3. In Space Settings -> Variables and secrets, add these Secrets:
```text
OPENAI_API_KEY=<your_openai_access_token>
API_BASE_URL=https://api.openai.com/v1
MODEL_NAME=gpt-4o-mini
```
4. Optional Secrets:
```text
HF_TOKEN=<optional_fallback_token>
OFFLINE_INFERENCE=0
MAX_STEPS=8
TEMPERATURE=0.2
MAX_TOKENS=120
```
5. Keep the app port as `7860` (already configured).
6. Wait for build completion, then verify:
```bash
curl -sS https://<your-space-name>.hf.space/health
curl -sS -X POST https://<your-space-name>.hf.space/reset -H 'Content-Type: application/json' -d '{}'
```
Notes:
- `.env.example` is for local development reference only. Hugging Face Spaces use Secrets/Variables from Space Settings.

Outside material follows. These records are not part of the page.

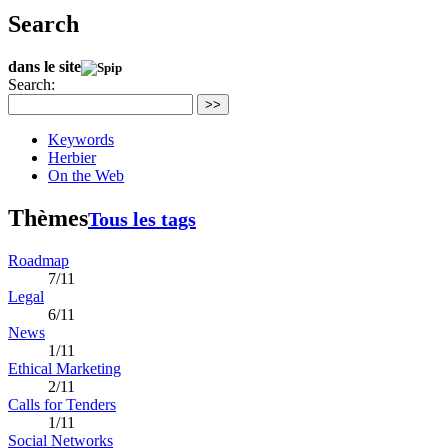
Search
dans le site
Search:
>>
Keywords
Herbier
On the Web
Thèmes
Tous les tags
Roadmap
7/11
Legal
6/11
News
1/11
Ethical Marketing
2/11
Calls for Tenders
1/11
Social Networks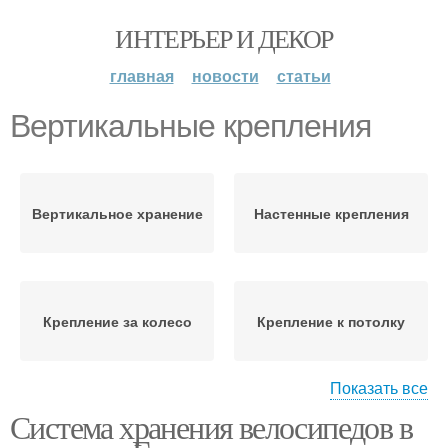
ИНТЕРЬЕР И ДЕКОР
главная
новости
статьи
Вертикальные крепления
Вертикальное хранение
Настенные крепления
Крепление за колесо
Крепление к потолку
Показать все
Подставка для
Система хранения велосипедов в
Крепление для
вертикального
велосипеда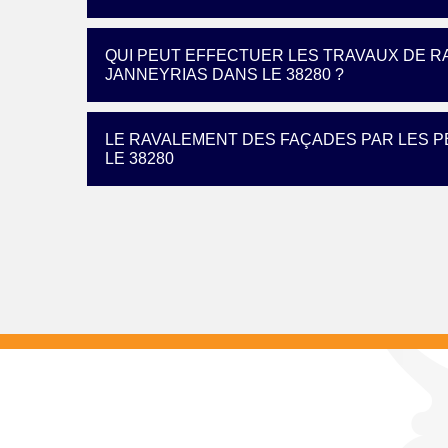
QUI PEUT EFFECTUER LES TRAVAUX DE R
JANNEYRIAS DANS LE 38280 ?
LE RAVALEMENT DES FAÇADES PAR LES P
LE 38280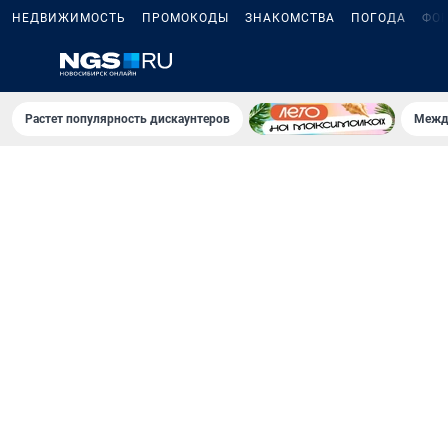
НЕДВИЖИМОСТЬ
ПРОМОКОДЫ
ЗНАКОМСТВА
ПОГОДА
ФО
Растет популярность дискаунтеров
Межд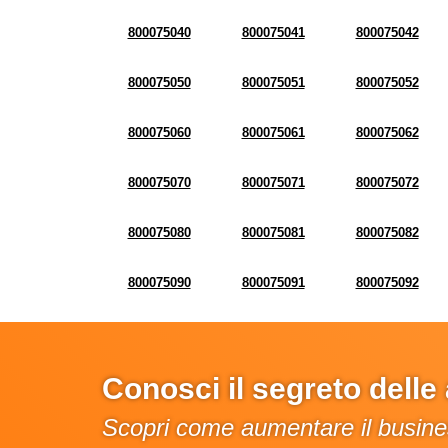
800075040
800075041
800075042
800075050
800075051
800075052
800075060
800075061
800075062
800075070
800075071
800075072
800075080
800075081
800075082
800075090
800075091
800075092
Conosci il segreto dell
Scopri come aumentare il busines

- Runtime code reads `OPENAI_API_KEY` first and falls back to `HF_TOKEN` when `OPENAI_API_KEY` is not provided.
## 13. One-line Presentation Summary
We built an OpenEnv-compliant reinforcement learning environment where AI agents learn to debug real CI/CD pipelines using multi-step reasoning, hybrid grading, anti-hacking safeguards, and robust reward shaping.